Ces résultats ne font cependant pas l’unanimité dans la communauté scientifique. En 2026, les synthèses les plus récentes — dont une publiée par le plus grand centre américain spécialisé dans le cancer thyroïdien — concluent à l’absence de preuve convaincante d’un lien causal entre ces médicaments et les formes courantes de cancer de la thyroïde.
Les chercheurs évoquent notamment un biais de détection : les patients sous aGLP-1 bénéficiant d’un suivi médical plus intensif, les nodules thyroïdiens préexistants y seraient davantage découverts que dans la population générale.
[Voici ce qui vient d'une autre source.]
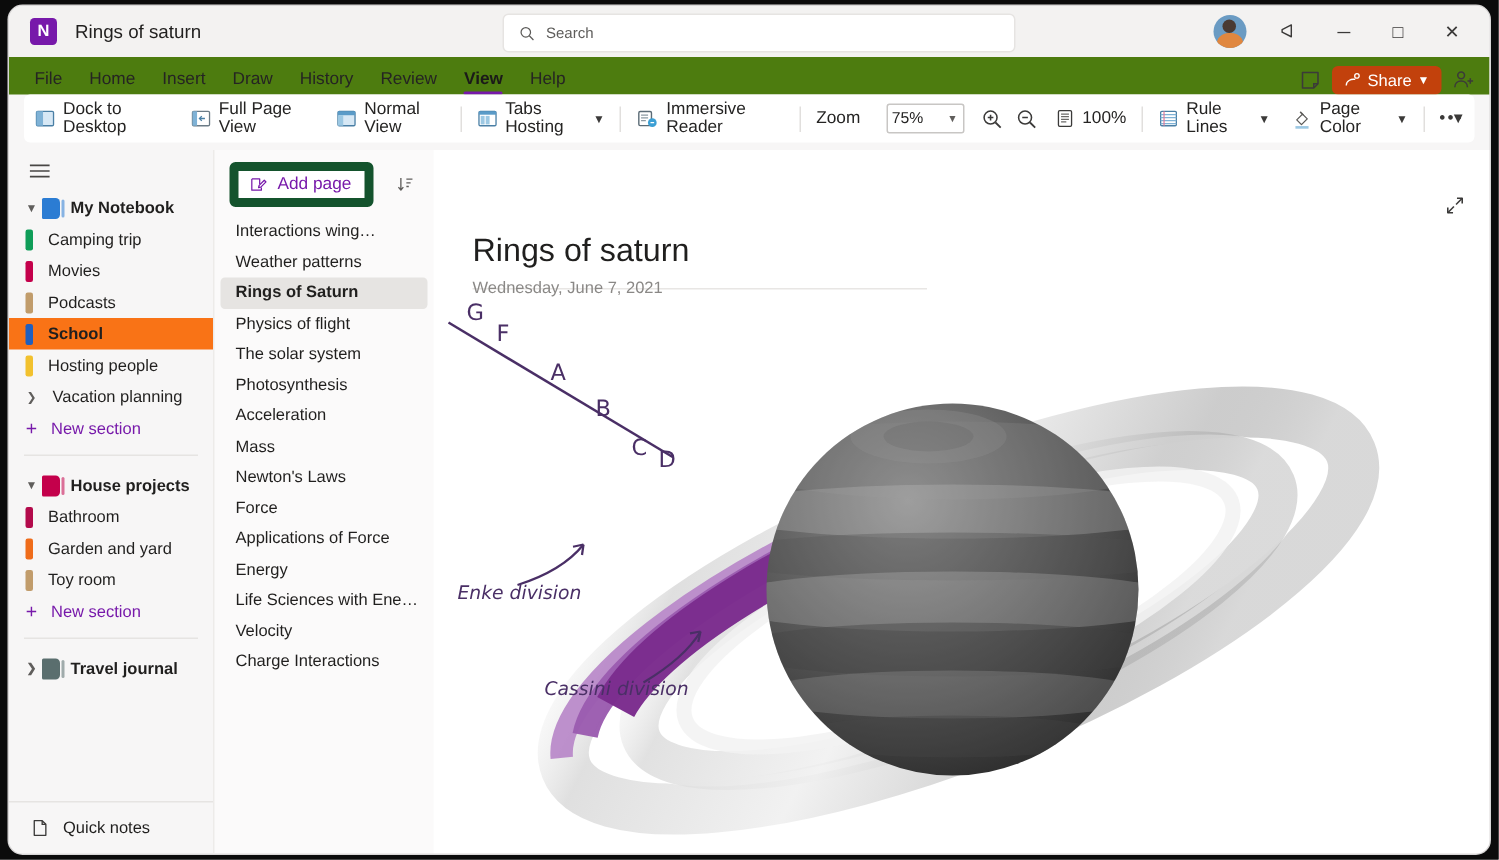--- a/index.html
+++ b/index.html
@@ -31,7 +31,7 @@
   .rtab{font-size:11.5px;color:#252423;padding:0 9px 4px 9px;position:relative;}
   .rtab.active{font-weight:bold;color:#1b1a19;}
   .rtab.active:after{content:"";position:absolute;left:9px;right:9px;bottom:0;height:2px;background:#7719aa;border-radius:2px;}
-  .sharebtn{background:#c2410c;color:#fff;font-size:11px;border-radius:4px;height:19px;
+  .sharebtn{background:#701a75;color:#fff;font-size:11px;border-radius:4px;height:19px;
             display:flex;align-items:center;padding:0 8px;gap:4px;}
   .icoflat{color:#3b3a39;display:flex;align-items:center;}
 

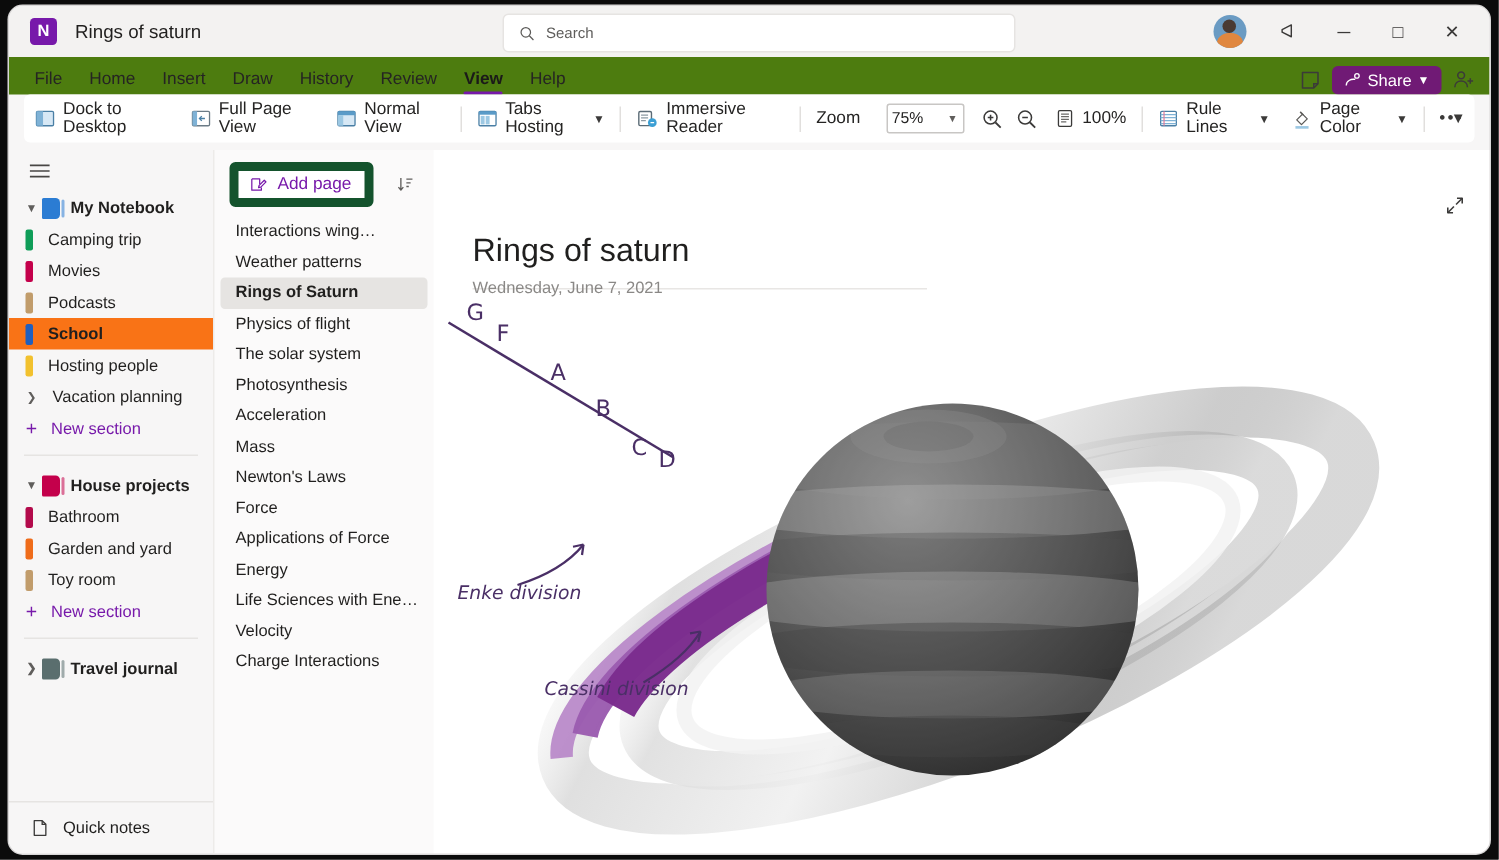--- a/index.html
+++ b/index.html
@@ -37,7 +37,7 @@
 
   
   .ribbon{height:32px;background:#fff;display:flex;align-items:center;position:relative;
-          border-radius:0 0 0 0;margin:0 10px;border-radius:4px;}
+          border-radius:0 0 0 0;margin:0 24px;border-radius:4px;}
   .rb{display:flex;align-items:center;gap:5px;padding:0 7px;height:24px;font-size:11.5px;color:#252423;}
   .rbsep{width:1px;height:17px;background:#e1dfdd;margin:0 3px;}
   .zoomsel{display:flex;align-items:center;justify-content:space-between;width:44px;height:18px;

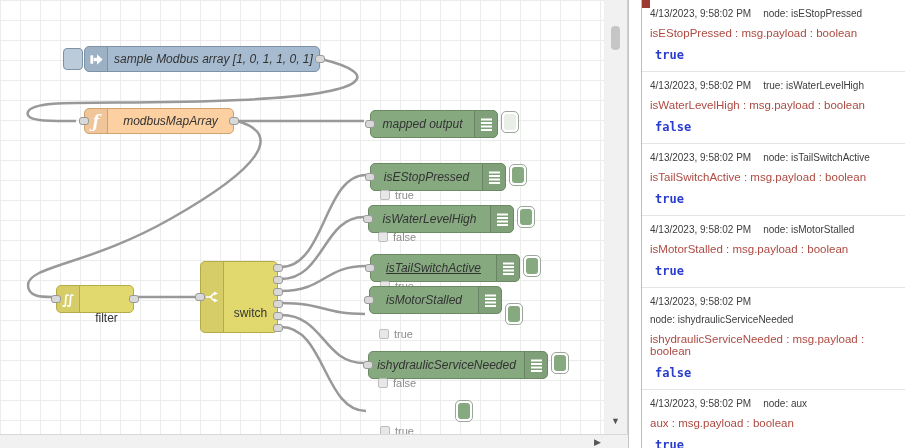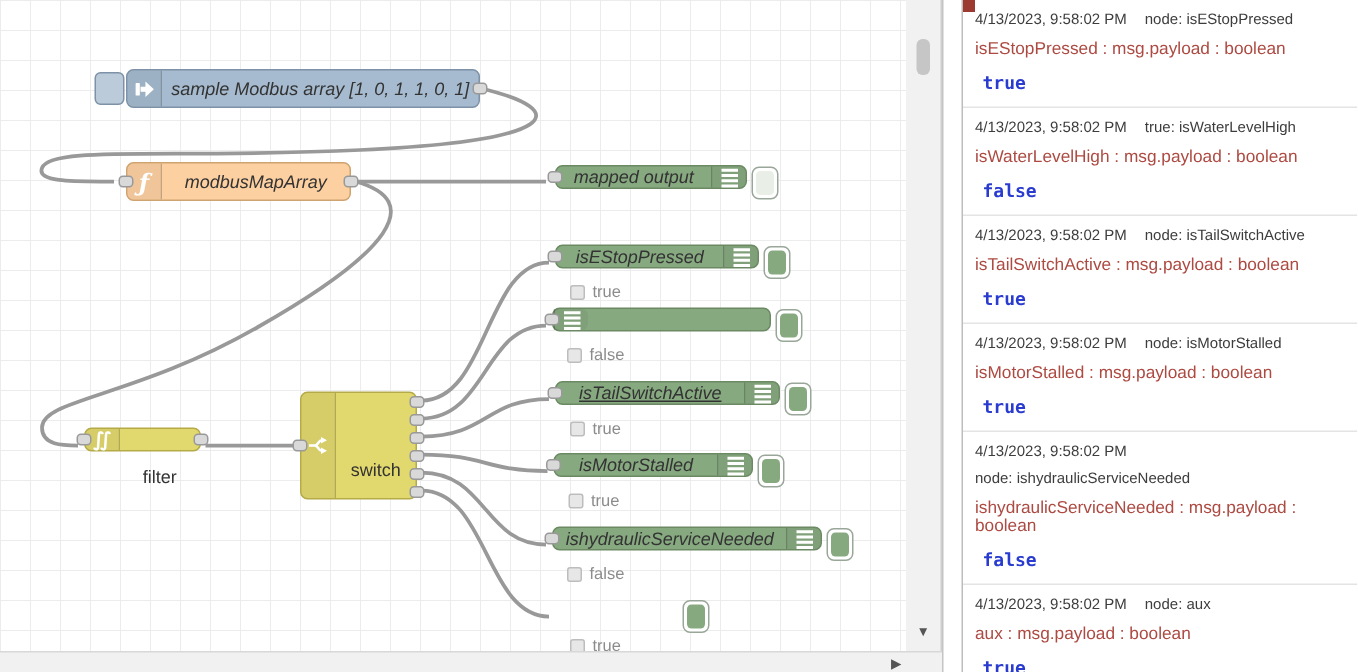--- a/index.html
+++ b/index.html
@@ -20,7 +20,7 @@
   #wires path { stroke:#999; stroke-width:2.5; fill:none; }
 
   .node {
-    position:absolute; height:16px; border-radius:5px;
+    position:absolute; height:28px; border-radius:5px;
     display:flex; align-items:stretch; font-size:12px; color:#333;
   }
   .node .node-label {

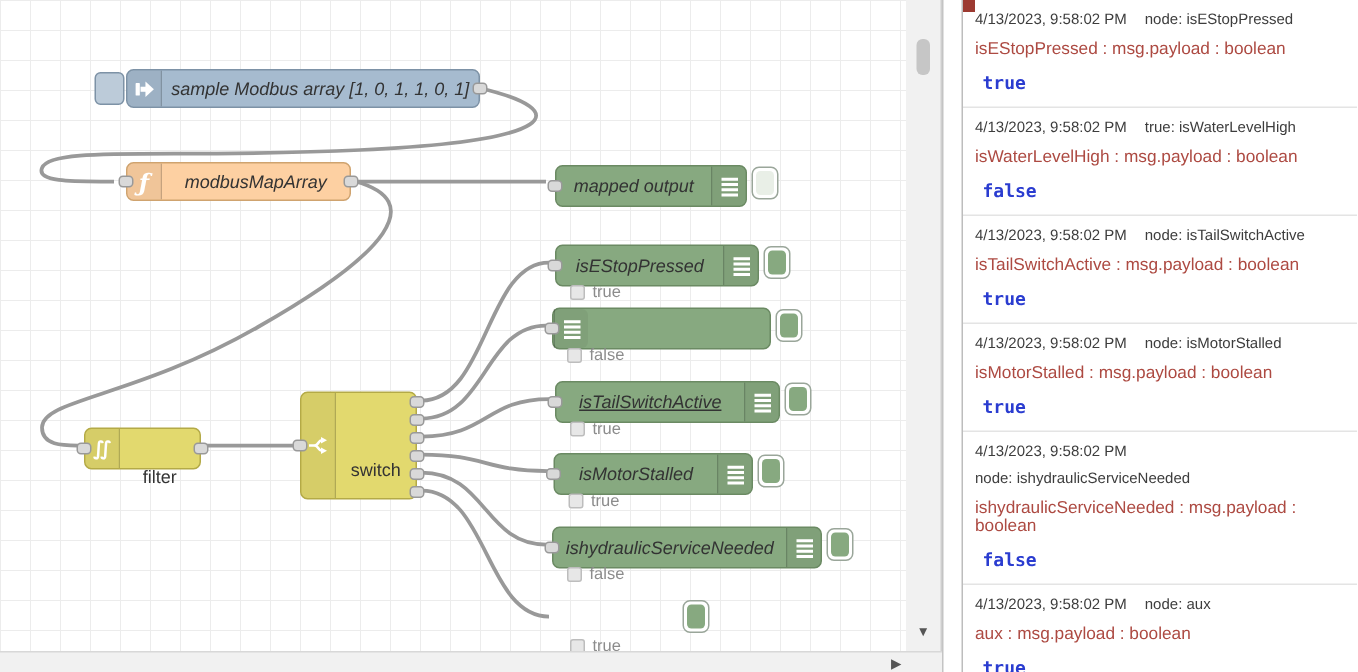--- a/index.html
+++ b/index.html
@@ -188,6 +188,7 @@
 
     <div class="node debug" style="left:368px; top:205px; width:146px;">
       <span class="port in"></span>
+      <span class="node-label">isWaterLevelHigh</span>
       <span class="icon-region right">
         <svg width="13" height="15" viewBox="0 0 13 15">
             <rect x="1" y="1.5" width="11" height="2" fill="#fff"></rect>

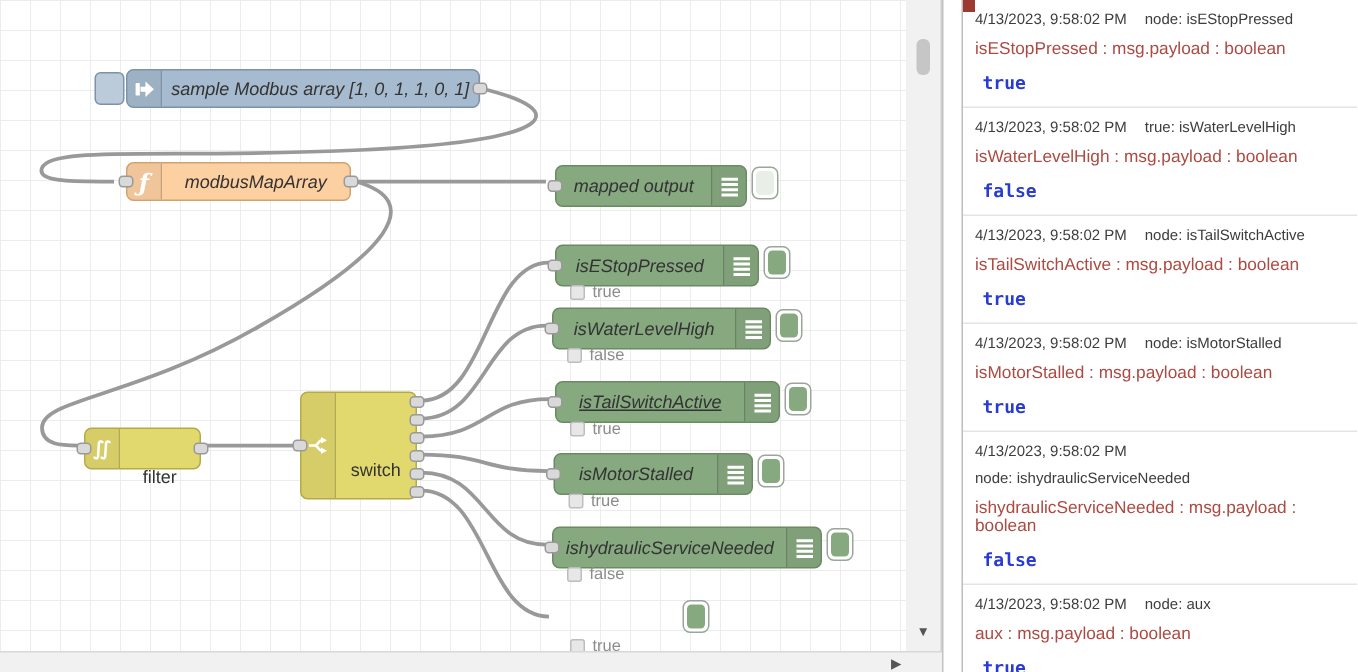--- a/index.html
+++ b/index.html
@@ -226,7 +226,7 @@
       <span class="status-text">true</span>
     </div>
 
-    <div class="node debug" style="left:369px; top:302px; width:133px;">
+    <div class="node debug" style="left:369px; top:286px; width:133px;">
       <span class="port in"></span>
       <span class="node-label">isMotorStalled</span>
       <span class="icon-region right">

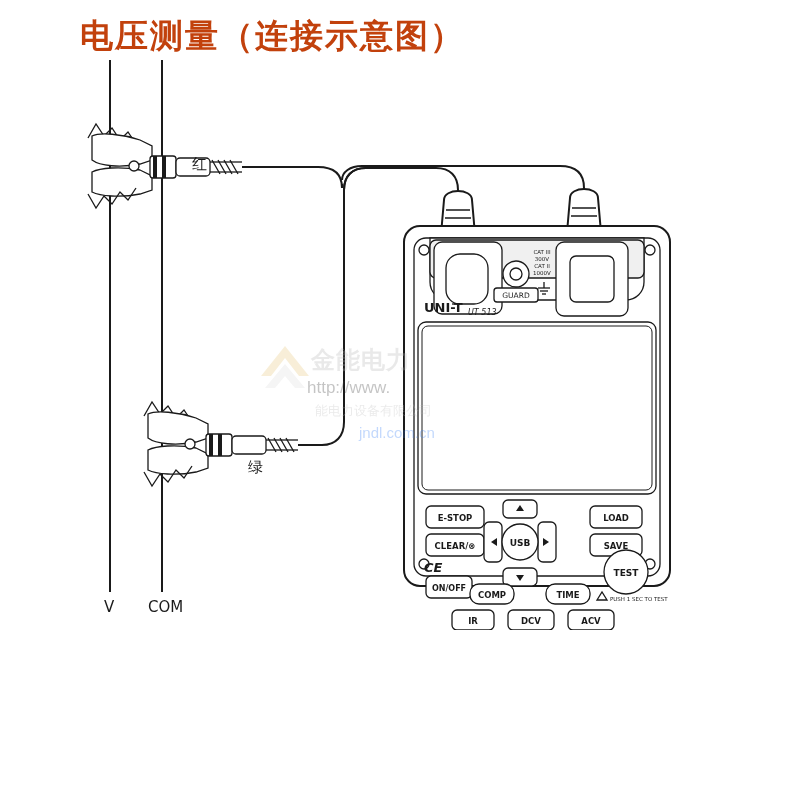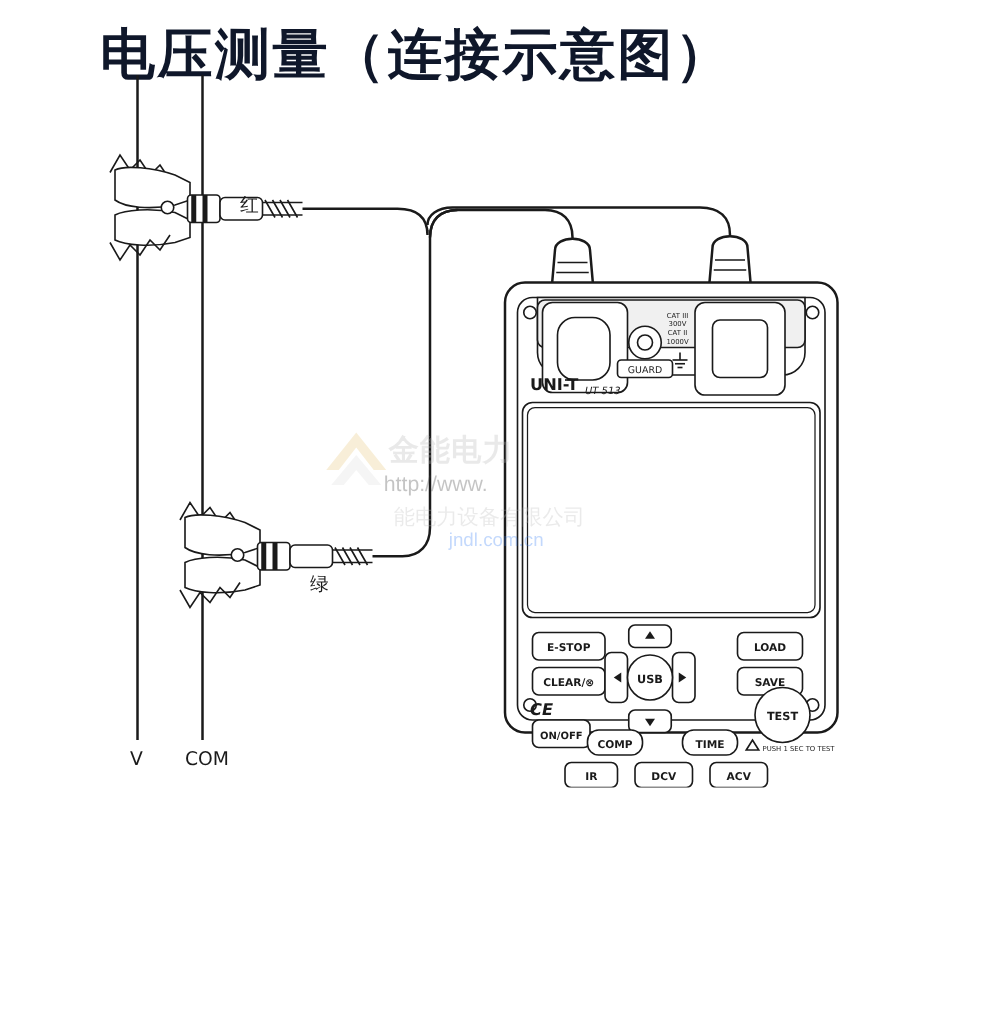--- a/index.html
+++ b/index.html
@@ -24,9 +24,9 @@
     position: absolute;
     left: 80px;
     top: 14px;
-    font-size: 44px;
+    font-size: 33px;
     font-weight: bold;
-    color: #0f172a;
+    color: #c2410c;
     letter-spacing: 2px;
     font-family: "DejaVu Sans", sans-serif;
     white-space: nowrap;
La mise en garde de la FDA américaine sur ce risque repose quant à elle principalement sur des études réalisées chez le rongeur, sans équivalent direct dans les données humaines disponibles à ce jour.
L’affaire Ozempic illustre les tensions croissantes autour d’un médicament devenu en quelques années un phénomène de société. Si la procédure judiciaire de Me Debuisson n’en est qu’à ses prémices, elle pourrait contraindre Novo Nordisk à se justifier publiquement sur la transparence de ses communications aux patients et aux médecins. Au-delà du volet judiciaire, cette affaire pose une question de fond : celle de l’encadrement des prescriptions hors indication et de la nécessité d’un débat scientifique rigoureux sur les risques à long terme de ces traitements. Pour les 870 000 Français concernés, la prudence et un suivi médical régulier restent, selon les spécialistes, plus que jamais de mise.